Il capo di Stato maggiore francese, il generale Pierre de Villers, si è dimesso ieri mattina dopo una settimana di scontri aspri con il presidente Emmanuel Macron. De Villers aveva criticato gli 850 milioni di tagli alla Difesa previsti dal bilancio 2017. Domenica, lo stesso Macron aveva annunciato quale sarebbe stata la fine della vicenda sul Journal du Dimanche: «Se c’è un diverbio tra presidente e capo di Stato maggiore, il secondo va cambiato».

IL CASO SI ERA aperto già l’ 11 luglio, quando il ministro dei conti pubblici Gérard Darmanin aveva presentato il bilancio del 2017: un quinto dei 4.5 miliardi di tagli previsti riguardavano le operazioni militari, sia quelle interne alla Francia – da ricordare l’Opération Sentinelle per combattere il terrorismo -, sia quelle internazionali, in e in Mali e in Medio Oriente. Il giorno dopo De Villers aveva protestato all’Eliseo durante il consiglio settimanale di Difesa, e aveva ribadito la sua contrarietà davanti alla commissione per la Difesa dell’Assemblea nazionale. Secondo il suo parere, le truppe francesi sono costrette in molti casi a combattere con mezzi inadeguati ai compiti richiesti.

LA REPLICA di Macron era arrivata nel tradizionale discorso alle forze armate dell’Hôtel de Brienne di Parigi. «Per me è indegno che certi dibattiti si svolgano in pubblico», aveva dichiarato il presidente. «Io sono il vostro comandante, prendo degli impegni con i cittadini e io li mantengo. Non ho bisogni né di pressioni, né di commenti». Poi il comunicato trasmesso ieri mattina da De Villers all’agenzia Afp, quasi un atto d’accusa: «Nelle attuali circostanze non sono più in condizione di difendere il modello di esercito in cui credo, per garantire la sicurezza della Francia e dei francesi».

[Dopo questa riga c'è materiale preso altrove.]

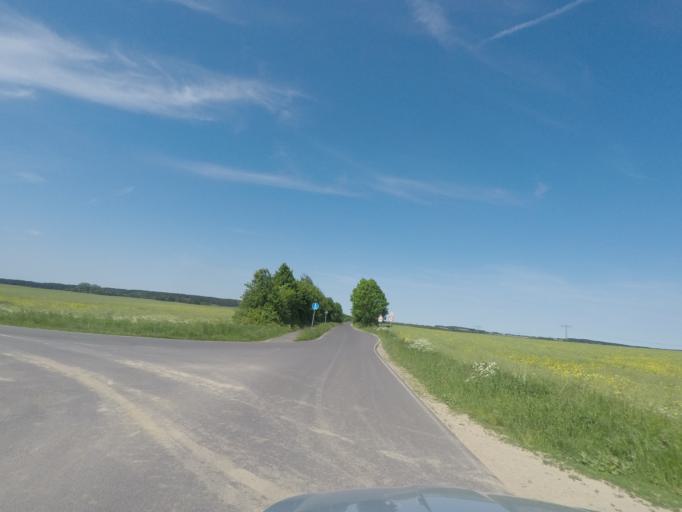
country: DE
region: Brandenburg
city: Britz
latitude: 52.8777
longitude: 13.7651
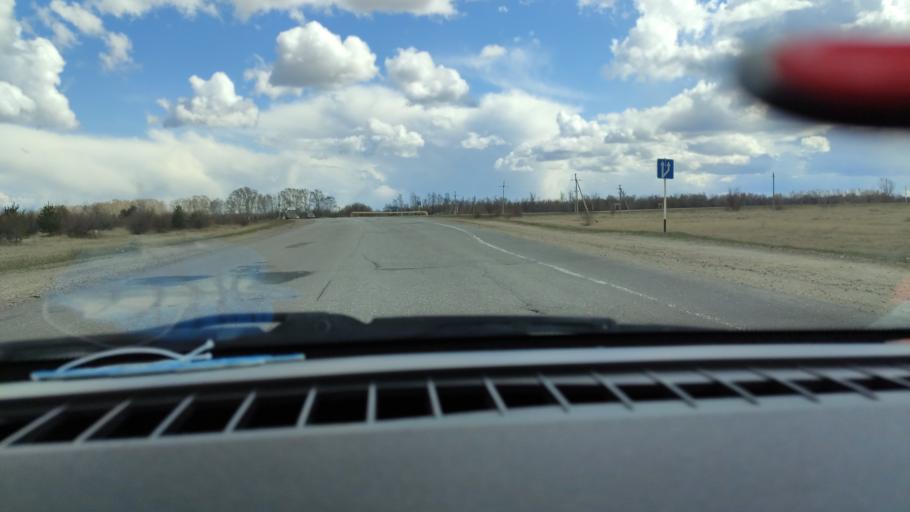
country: RU
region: Samara
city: Varlamovo
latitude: 53.1234
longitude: 48.2982
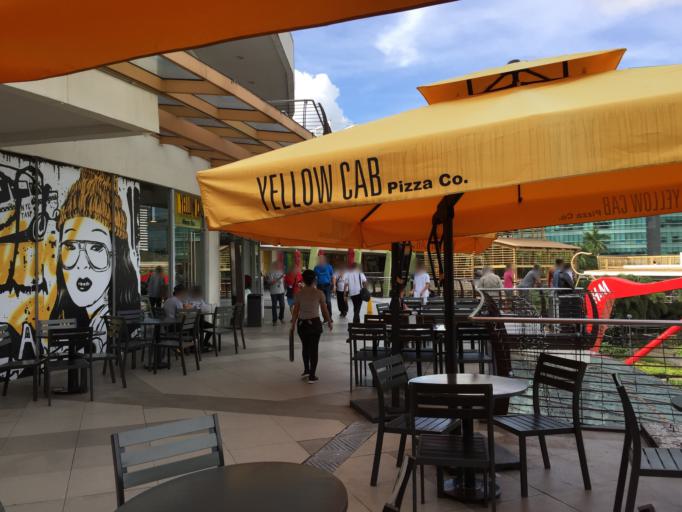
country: PH
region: Central Visayas
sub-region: Cebu City
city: Baugo
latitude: 10.3183
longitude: 123.9055
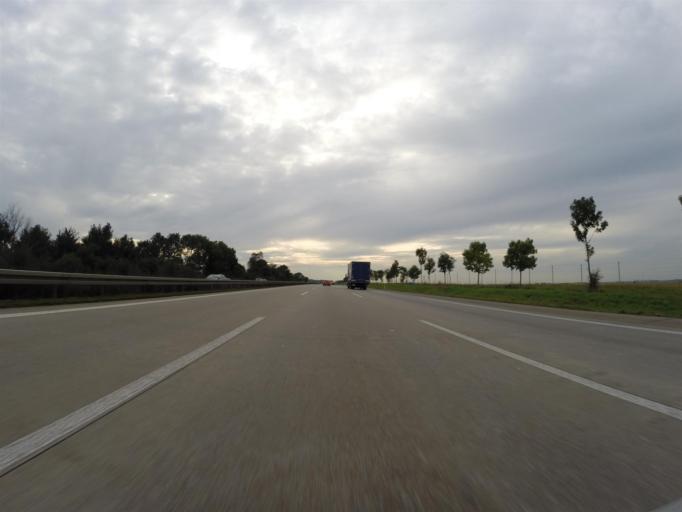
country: DE
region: Saxony
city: Wilsdruff
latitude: 51.0615
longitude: 13.5543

IL GENERALE De Villers – fratello del politico di estrema destra Philippe De Villers – era veterano di Kosovo e Afghanistan, era stato nominato capo di Stato maggiore da Hollande nel 2014 e di recente confermato per un altro anno. Sarebbe stato molto «stimato», in tutti gli ambienti e in particolare tra i militari. Un riconoscimento che gli è arrivato anche dall’Assemblea nazionale: per Patricia Adam, socialista, presidente della commissione per la Difesa durante la presidenza Hollande «è un uomo dai valori forti e pieno d’umanità». In questa chiave le sue dimissioni appaiono come il primo scoglio, non solo personale, che Macron trova sul suo cammino di presidente francese.

FA RIFLETTERE il tema del conflitto: le spese militari, per un Paese che ha il deterrente atomico e presidi militari in Africa (non solo in Mali, anche in Niger, Ciad, Costa d’Avorio, Gabon e Senegal); senza dimenticare quelle nelle avventure militari occidentali in Siria e Afghanistan (e la memoria corta della Francia sulla guerra in Libia di fatto avviata da Parigi). Siamo dunque alla stagione macronista dei risparmi?

SEMBREREBBE di no almeno a leggere una «piccola» notizia di ieri: Macron ha preteso di ingrandire di 5 cm in altezza, poco, il formato del suo ritratto di capo dell’Eliseo affisso nelle sedi dei comuni di Francia, ma sufficienti per rendere inutili le cornici finora utilizzate nei 36mila municipi del Paese. E con una spesa aggiuntiva di 2,7 milioni di euro per i comuni, dopo averli esortati a «fare economia. Tanto Bonaparte non paga.